Electric displacement field

(\mathbf {D} _{2}-\mathbf {D} _{1})\cdot \mathbf {n} _{12}=\sigma _{s}

$\mathbf {n} _{12}$ is the unit normal vector from medium 1 to medium 2.
$\sigma _{s}$ is the surface charge density between the media (unbounded charges only, not coming from polarization of the materials).

This can be deduced by using Gauss's law and similar reasoning as above.

Therefore, the normal component of D has a step of surface charge on the interface surface. If there is no surface charge on the interface, the normal component of D is continuous.
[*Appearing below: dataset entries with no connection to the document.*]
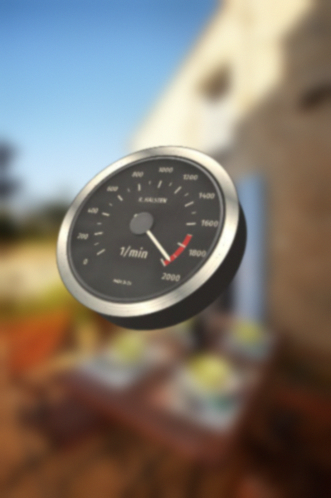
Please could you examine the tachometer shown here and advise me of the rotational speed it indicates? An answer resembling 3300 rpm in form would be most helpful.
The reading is 1950 rpm
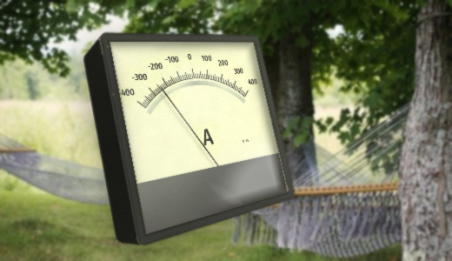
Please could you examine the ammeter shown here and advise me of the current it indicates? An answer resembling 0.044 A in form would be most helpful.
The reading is -250 A
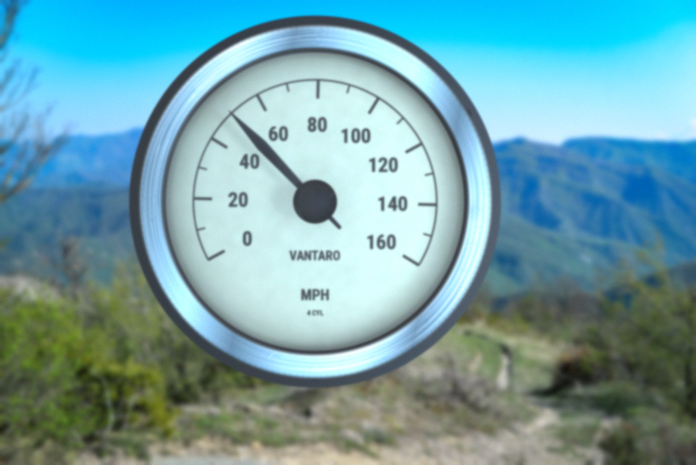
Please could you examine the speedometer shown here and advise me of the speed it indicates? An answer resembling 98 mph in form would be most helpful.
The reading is 50 mph
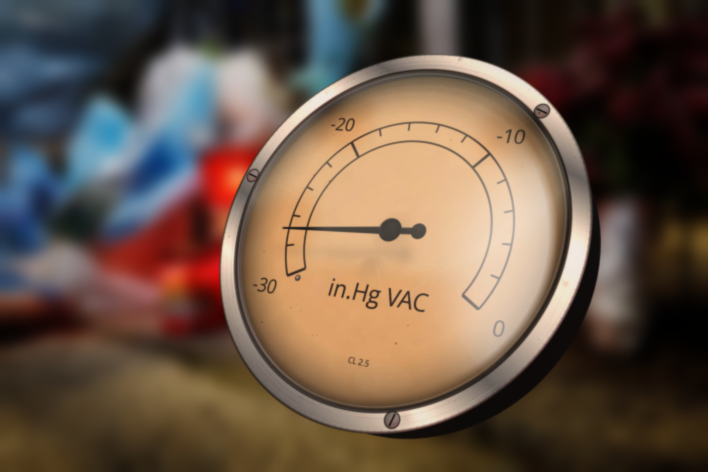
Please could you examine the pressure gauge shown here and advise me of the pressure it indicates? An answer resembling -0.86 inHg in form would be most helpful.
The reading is -27 inHg
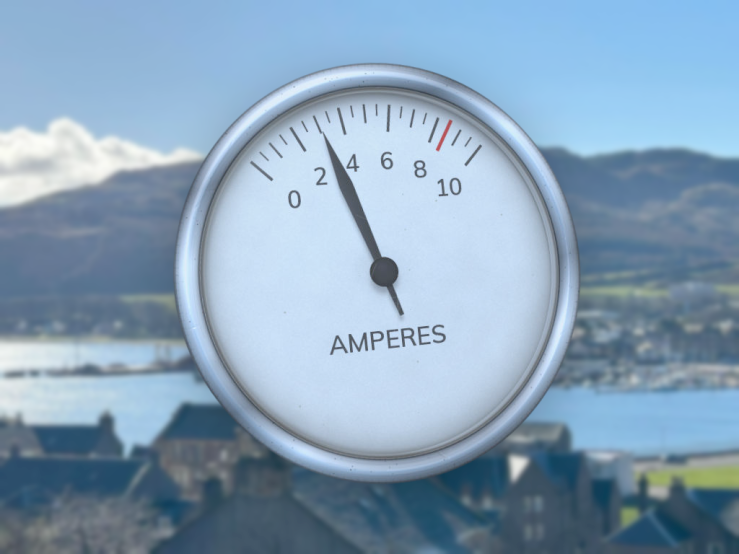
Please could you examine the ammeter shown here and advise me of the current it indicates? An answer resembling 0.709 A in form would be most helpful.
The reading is 3 A
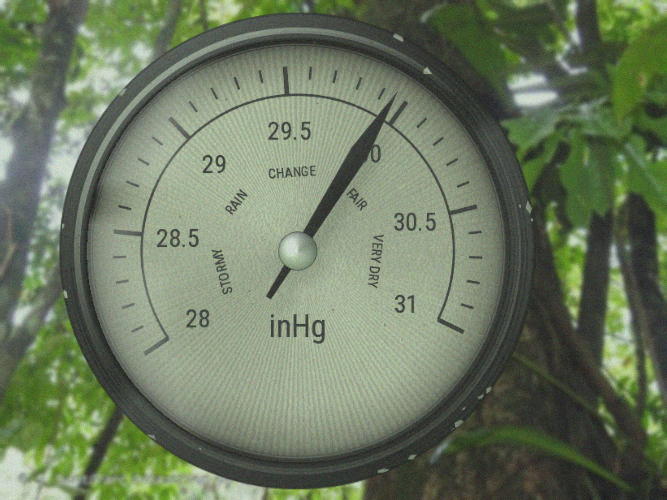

Interface conditions for magnetic field vectors

For magnetic flux density

(\mathbf {B} _{2}-\mathbf {B} _{1})\cdot \mathbf {n} _{12}=0

where:
$\mathbf {n} _{12}$ is normal vector from medium 1 to medium 2.

Therefore, the normal component of B is continuous across the interface (the same in both media). (The tangential components are in the ratio of the permeabilities.)^[1]

For magnetic field strength

\mathbf {n} _{12}\times (\mathbf {H} _{2}-\mathbf {H} _{1})=\mathbf {j} _{s}

where:
$\mathbf {n} _{12}$ is the unit normal vector from medium 1 to medium 2.
$\mathbf {j} _{s}$ is the surface current density between the two media (unbounded current only, not coming from polarisation of the materials).

Therefore, the tangential component of H is discontinuous across the interface by an amount equal to the magnitude of the surface current density. The normal components of H in the two media are in the ratio of the permeabilities.^[1]

Discussion according to the media beside the interface

If medium 1 & 2 are perfect dielectrics

There are no charges nor surface currents at the interface, and so the tangential component of H and the normal component of D are both continuous.

If medium 1 is a perfect dielectric and medium 2 is a perfect metal

There are charges and surface currents at the interface, and so the tangential component of H and the normal component of D are not continuous.^[1]

Boundary conditions

The boundary conditions must not be confused with the interface conditions. For numerical calculations, the space where the calculation of the electromagnetic field is achieved must be restricted to some boundaries. This is done by assuming conditions at the boundaries which are physically correct and numerically solvable in finite time. In some cases, the boundary conditions resume to a simple interface condition. The most usual and simple example is a fully reflecting (electric wall) boundary - the outer medium is considered as a perfect conductor. In some cases, it is more complicated: for example, the reflection-less (i.e. open) boundaries are simulated as perfectly matched layer or magnetic wall that do not resume to a single interface.